◆ **Your assignment**
Your answer must be an exact transcription of the data, with every picture omitted.

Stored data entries
--- START ---
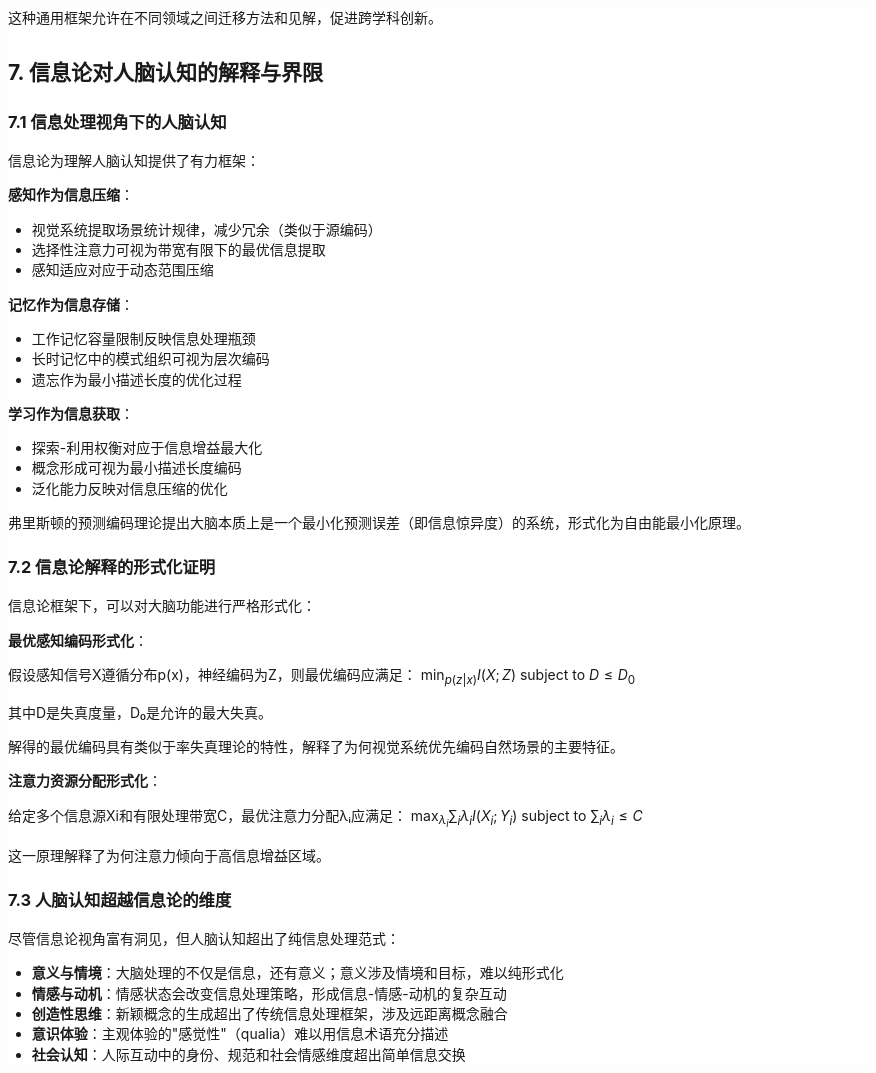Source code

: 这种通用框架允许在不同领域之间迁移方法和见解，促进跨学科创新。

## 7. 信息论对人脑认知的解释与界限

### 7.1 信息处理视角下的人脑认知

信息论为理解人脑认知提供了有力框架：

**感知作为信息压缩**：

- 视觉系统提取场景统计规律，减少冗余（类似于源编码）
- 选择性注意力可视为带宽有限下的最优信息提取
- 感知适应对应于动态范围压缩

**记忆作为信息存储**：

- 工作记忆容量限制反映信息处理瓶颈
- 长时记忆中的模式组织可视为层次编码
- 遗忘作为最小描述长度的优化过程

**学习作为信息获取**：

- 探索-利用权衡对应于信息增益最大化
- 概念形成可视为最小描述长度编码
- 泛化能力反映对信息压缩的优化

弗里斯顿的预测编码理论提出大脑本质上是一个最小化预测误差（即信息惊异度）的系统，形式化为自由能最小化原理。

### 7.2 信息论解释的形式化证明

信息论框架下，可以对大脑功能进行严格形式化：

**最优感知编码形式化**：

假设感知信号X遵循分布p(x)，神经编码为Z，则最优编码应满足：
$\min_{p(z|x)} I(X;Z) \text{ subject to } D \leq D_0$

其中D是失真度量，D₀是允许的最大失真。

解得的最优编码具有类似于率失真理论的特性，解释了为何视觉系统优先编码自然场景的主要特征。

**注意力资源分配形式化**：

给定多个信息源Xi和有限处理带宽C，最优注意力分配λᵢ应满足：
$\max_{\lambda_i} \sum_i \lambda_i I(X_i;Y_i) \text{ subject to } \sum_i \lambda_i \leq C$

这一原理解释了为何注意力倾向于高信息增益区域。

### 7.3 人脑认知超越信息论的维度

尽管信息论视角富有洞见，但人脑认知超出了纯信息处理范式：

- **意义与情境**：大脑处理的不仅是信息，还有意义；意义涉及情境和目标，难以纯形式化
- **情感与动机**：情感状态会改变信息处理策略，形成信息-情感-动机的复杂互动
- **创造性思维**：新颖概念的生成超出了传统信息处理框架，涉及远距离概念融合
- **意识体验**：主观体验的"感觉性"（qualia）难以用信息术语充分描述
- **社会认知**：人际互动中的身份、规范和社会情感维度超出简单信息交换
--- END ---
◆ **Your solution**
Source code

: 这种通用框架允许在不同领域之间迁移方法和见解，促进跨学科创新。

## 7. 信息论对人脑认知的解释与界限

### 7.1 信息处理视角下的人脑认知

信息论为理解人脑认知提供了有力框架：

**感知作为信息压缩**：

- 视觉系统提取场景统计规律，减少冗余（类似于源编码）
- 选择性注意力可视为带宽有限下的最优信息提取
- 感知适应对应于动态范围压缩

**记忆作为信息存储**：

- 工作记忆容量限制反映信息处理瓶颈
- 长时记忆中的模式组织可视为层次编码
- 遗忘作为最小描述长度的优化过程

**学习作为信息获取**：

- 探索-利用权衡对应于信息增益最大化
- 概念形成可视为最小描述长度编码
- 泛化能力反映对信息压缩的优化

弗里斯顿的预测编码理论提出大脑本质上是一个最小化预测误差（即信息惊异度）的系统，形式化为自由能最小化原理。

### 7.2 信息论解释的形式化证明

信息论框架下，可以对大脑功能进行严格形式化：

**最优感知编码形式化**：

假设感知信号X遵循分布p(x)，神经编码为Z，则最优编码应满足：
$\min_{p(z|x)} I(X;Z) \text{ subject to } D \leq D_0$

其中D是失真度量，D₀是允许的最大失真。

解得的最优编码具有类似于率失真理论的特性，解释了为何视觉系统优先编码自然场景的主要特征。

**注意力资源分配形式化**：

给定多个信息源Xi和有限处理带宽C，最优注意力分配λᵢ应满足：
$\max_{\lambda_i} \sum_i \lambda_i I(X_i;Y_i) \text{ subject to } \sum_i \lambda_i \leq C$

这一原理解释了为何注意力倾向于高信息增益区域。

### 7.3 人脑认知超越信息论的维度

尽管信息论视角富有洞见，但人脑认知超出了纯信息处理范式：

- **意义与情境**：大脑处理的不仅是信息，还有意义；意义涉及情境和目标，难以纯形式化
- **情感与动机**：情感状态会改变信息处理策略，形成信息-情感-动机的复杂互动
- **创造性思维**：新颖概念的生成超出了传统信息处理框架，涉及远距离概念融合
- **意识体验**：主观体验的"感觉性"（qualia）难以用信息术语充分描述
- **社会认知**：人际互动中的身份、规范和社会情感维度超出简单信息交换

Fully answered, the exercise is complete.